Current Assets for 2018:

Cash $404,000

Accounts Receivable $356,000

Inventories $375,000

Total = $1,135,000

Current Liabilities for 2018:

Accounts Payable $339,000

Dividends Payable $0

Total = $339,000

This liquidity ratio measures the entity's ability to pay off its current obligations with its liquid assets.  Current assets are assets that can easily be turned to cash within the calendar year.

b) Acid Test Ratio is also a liquidity ratio that evaluates an entity's ability to pay off its current obligations with current assets when inventory is excluded.  Inventory is not regarded as very liquid, especially given the longer time it may take to turn it over to cash.

c) Accounts Receivable Turnover measures the effectiveness of the company to collect its receivables resulting from the credit sales.  It shows how sales on credit are managed by evaluating the credit policy, collection process, and customers' creditworthiness.  In quantitative terms, it measures how many times receivables are converted to cash in a period.

d) Inventory Turnover measures the number of times average inventory was turned over to sales within a period.  The average inventory is the beginning and ending inventories divided by 2.  It is very useful in inventory decisions, especially pricing, production or purchase, etc.

e) Profit margin on sales is the gross profit or net income expressed as a percentage of sales.  The Gross profit margin measures the ability of management to create profit from its sales revenue when compared with the costs of sales.  The net profit margin measures the ability of the management to create value for the stockholders after deducting all expenses for running the business.

f) Earnings per share:  This is a profitability ratio that compares the net income to the number of outstanding shares.

g) Return on common stockholders’ equity: This ratio measures the company's ability to generate returns for common stockholders.  It is measured as net income for common equity divided by the common stockholders' equity.

h) Price earnings ratio: This ratio expresses the dollar amount which an investor can invest in a company in order to earn a dollar income.  It is used to value investment in a company.

i) Debts to Assets: This is a financial leverage ratio that tells the percentage of assets or a company's resources that is financed by creditors.

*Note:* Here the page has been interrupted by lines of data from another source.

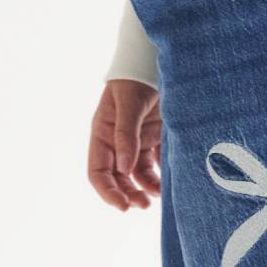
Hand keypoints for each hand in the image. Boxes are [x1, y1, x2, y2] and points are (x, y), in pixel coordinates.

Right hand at [87, 78, 161, 210]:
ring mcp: (136, 141)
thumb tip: (124, 169)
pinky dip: (160, 176)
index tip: (123, 206)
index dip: (107, 192)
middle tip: (143, 206)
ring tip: (157, 197)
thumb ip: (126, 134)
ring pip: (136, 175)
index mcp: (102, 133)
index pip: (98, 171)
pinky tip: (168, 183)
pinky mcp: (155, 138)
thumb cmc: (137, 76)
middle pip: (117, 177)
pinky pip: (155, 164)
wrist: (157, 59)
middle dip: (127, 194)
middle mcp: (117, 141)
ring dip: (144, 188)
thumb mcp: (128, 103)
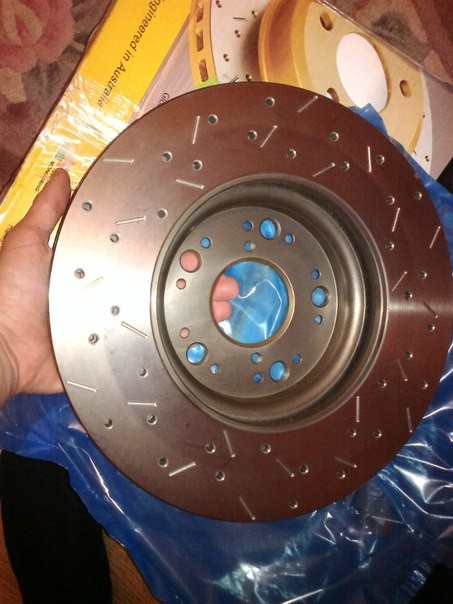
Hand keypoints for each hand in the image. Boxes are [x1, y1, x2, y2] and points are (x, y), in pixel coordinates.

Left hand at [0, 167, 237, 405]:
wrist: (2, 348)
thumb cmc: (12, 294)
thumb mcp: (27, 243)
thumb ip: (48, 211)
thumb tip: (62, 173)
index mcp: (97, 271)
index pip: (143, 258)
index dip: (171, 252)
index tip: (198, 244)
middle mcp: (112, 298)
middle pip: (161, 288)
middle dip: (196, 283)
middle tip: (227, 281)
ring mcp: (116, 329)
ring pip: (164, 319)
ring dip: (196, 313)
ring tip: (225, 306)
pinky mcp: (115, 357)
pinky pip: (150, 350)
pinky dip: (178, 347)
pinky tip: (205, 340)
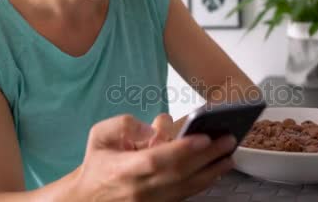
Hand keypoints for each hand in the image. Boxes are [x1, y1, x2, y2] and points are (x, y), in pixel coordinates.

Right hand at [73, 114, 235, 200]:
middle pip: (180, 173)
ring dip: (212, 172)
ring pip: (187, 187)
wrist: (88, 198)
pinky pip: (185, 195)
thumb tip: (153, 127)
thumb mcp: (101, 134)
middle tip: (228, 140)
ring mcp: (152, 201)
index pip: (158, 160)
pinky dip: (203, 183)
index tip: (204, 137)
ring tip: (229, 156)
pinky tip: (217, 171)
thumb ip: (125, 125)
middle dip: (208, 156)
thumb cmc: (98, 163)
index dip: (183, 149)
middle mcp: (141, 188)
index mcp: (125, 169)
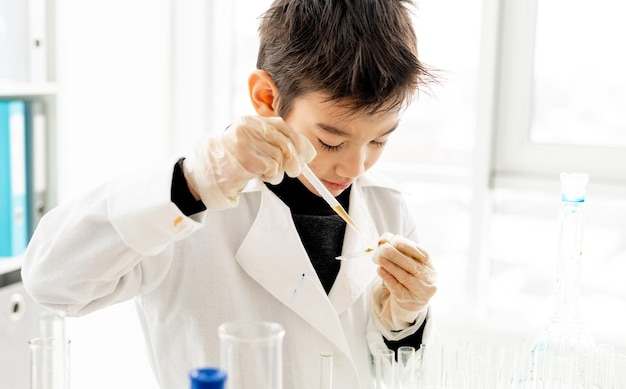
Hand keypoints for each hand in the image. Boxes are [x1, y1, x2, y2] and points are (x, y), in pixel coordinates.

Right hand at [183, 115, 315, 208]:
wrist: (208, 173)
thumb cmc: (233, 160)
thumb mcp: (252, 144)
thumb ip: (273, 142)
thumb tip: (304, 152)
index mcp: (251, 121)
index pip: (283, 126)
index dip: (298, 141)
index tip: (306, 155)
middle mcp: (249, 128)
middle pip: (285, 142)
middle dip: (294, 159)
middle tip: (295, 171)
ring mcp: (246, 142)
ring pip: (280, 157)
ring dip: (278, 171)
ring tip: (267, 173)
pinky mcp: (246, 159)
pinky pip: (273, 168)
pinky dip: (272, 176)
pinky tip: (261, 176)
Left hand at [371, 232, 436, 330]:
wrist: (410, 302)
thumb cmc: (407, 276)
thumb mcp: (406, 262)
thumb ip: (397, 248)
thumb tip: (384, 238)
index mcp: (430, 266)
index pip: (423, 254)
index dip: (408, 246)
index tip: (393, 240)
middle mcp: (429, 280)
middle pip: (413, 266)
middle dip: (396, 255)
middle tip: (382, 248)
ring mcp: (420, 292)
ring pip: (404, 277)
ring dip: (389, 265)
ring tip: (378, 257)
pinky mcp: (408, 301)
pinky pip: (396, 288)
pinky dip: (387, 277)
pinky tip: (380, 270)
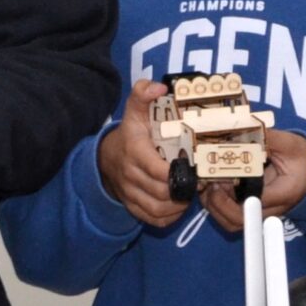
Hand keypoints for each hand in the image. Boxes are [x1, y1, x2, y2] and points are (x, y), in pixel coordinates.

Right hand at [96, 80, 185, 227]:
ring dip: (178, 206)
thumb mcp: (134, 110)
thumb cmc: (130, 133)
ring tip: (190, 194)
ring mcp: (130, 192)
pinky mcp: (132, 206)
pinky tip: (177, 206)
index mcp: (134, 151)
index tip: (193, 169)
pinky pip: (152, 219)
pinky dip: (168, 217)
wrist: (106, 157)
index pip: (157, 170)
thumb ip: (143, 94)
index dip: (177, 173)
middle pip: (161, 192)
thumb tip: (159, 86)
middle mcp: (130, 174)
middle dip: (183, 190)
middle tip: (199, 182)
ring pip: (158, 209)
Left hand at [204, 132, 305, 231]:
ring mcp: (261, 213)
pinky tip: (210, 188)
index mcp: (285, 192)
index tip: (221, 178)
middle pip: (241, 220)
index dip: (233, 194)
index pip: (256, 202)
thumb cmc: (302, 159)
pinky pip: (231, 218)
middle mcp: (272, 209)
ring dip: (214, 206)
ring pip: (233, 223)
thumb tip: (244, 128)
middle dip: (219, 203)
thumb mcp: (290, 144)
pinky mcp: (252, 211)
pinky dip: (216, 207)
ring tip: (206, 184)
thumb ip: (269, 137)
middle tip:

j) Book value per share: This is a market value measure that shows the value of net assets (equity) divided by the outstanding shares.  It is not the same as the market value per share, which reflects investors sentiments.  The book value per share compares the book value of equity with the number of shares.  It is used by investors to gauge if a stock is undervalued or not.